**Input material**.
———

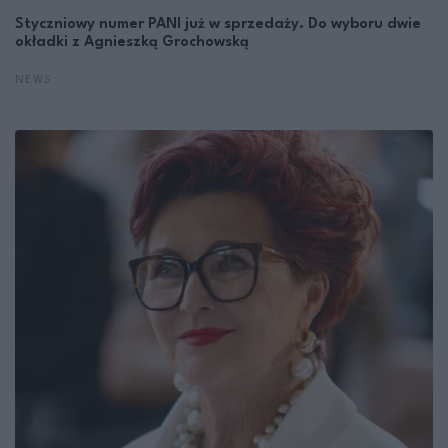
Styczniowy numer PANI już w sprzedaży. Do wyboru dwie
okładki z Agnieszką Grochowską
NEWS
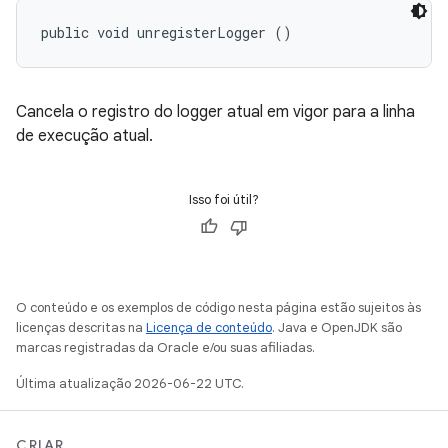
public void unregisterLogger ()
Cancela o registro do logger atual em vigor para a linha
de execução atual.
Isso foi útil?
O conteúdo e os exemplos de código nesta página estão sujeitos às
licenças descritas na
Licença de conteúdo
. Java e OpenJDK são
marcas registradas da Oracle e/ou suas afiliadas.
Última atualização 2026-06-22 UTC.
CRIAR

———

**Task to carry out**. Locate every line in the rows that contains the string "conteúdo" and copy each such line. Matching is case-sensitive.

**Exercise response**.
O conteúdo e os exemplos de código nesta página estão sujeitos às
Licença de conteúdo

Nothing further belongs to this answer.